■ WORK ITEM: Every line of the records below from the line with "none -> black pillow [505,372,683,463]" up to and including the line with "orange mug [297,322,321,368]" must be reproduced exactly, and no line outside that range.

Top of DATA FOR THIS TASK

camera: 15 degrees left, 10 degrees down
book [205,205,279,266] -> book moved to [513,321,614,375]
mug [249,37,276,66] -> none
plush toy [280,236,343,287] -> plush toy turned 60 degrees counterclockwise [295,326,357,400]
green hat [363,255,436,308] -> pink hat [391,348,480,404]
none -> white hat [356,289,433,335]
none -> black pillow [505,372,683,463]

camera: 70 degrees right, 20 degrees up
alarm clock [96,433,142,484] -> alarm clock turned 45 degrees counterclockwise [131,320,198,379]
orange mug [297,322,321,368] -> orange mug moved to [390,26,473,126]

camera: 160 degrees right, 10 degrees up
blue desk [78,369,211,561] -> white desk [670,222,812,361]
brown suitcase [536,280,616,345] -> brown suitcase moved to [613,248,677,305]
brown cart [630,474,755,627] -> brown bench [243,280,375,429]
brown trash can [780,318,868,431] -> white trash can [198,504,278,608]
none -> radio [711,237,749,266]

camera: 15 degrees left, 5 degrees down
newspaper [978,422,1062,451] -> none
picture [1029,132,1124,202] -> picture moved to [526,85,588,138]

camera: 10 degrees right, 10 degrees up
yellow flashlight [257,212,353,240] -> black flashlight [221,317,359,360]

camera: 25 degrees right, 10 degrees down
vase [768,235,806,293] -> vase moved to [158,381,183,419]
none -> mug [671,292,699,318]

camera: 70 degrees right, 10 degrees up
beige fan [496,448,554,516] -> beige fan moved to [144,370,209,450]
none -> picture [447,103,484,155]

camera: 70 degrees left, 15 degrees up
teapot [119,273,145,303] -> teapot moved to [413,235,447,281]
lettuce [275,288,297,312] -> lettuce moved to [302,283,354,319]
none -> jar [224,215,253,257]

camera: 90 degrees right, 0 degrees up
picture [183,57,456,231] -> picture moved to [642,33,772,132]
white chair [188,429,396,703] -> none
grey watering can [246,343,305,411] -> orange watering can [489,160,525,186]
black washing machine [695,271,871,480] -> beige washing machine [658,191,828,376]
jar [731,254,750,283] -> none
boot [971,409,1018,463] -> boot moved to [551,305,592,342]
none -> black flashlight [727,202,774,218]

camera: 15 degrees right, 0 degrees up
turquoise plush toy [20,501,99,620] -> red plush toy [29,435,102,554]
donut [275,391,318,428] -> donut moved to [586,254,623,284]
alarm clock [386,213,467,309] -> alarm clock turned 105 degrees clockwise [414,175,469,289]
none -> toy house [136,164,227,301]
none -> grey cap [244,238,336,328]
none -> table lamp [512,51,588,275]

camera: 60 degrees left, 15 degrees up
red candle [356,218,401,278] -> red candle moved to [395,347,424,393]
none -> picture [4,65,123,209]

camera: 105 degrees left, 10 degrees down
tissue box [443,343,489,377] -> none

Bottom of DATA FOR THIS TASK

■ RESULT OF THIS TASK:
none -> black pillow [505,372,683,463]

camera: 70 degrees right, 20 degrees up
alarm clock [96,433,142,484] -> alarm clock turned 45 degrees counterclockwise [131,320,198,379]
orange mug [297,322,321,368] -> orange mug moved to [390,26,473,126]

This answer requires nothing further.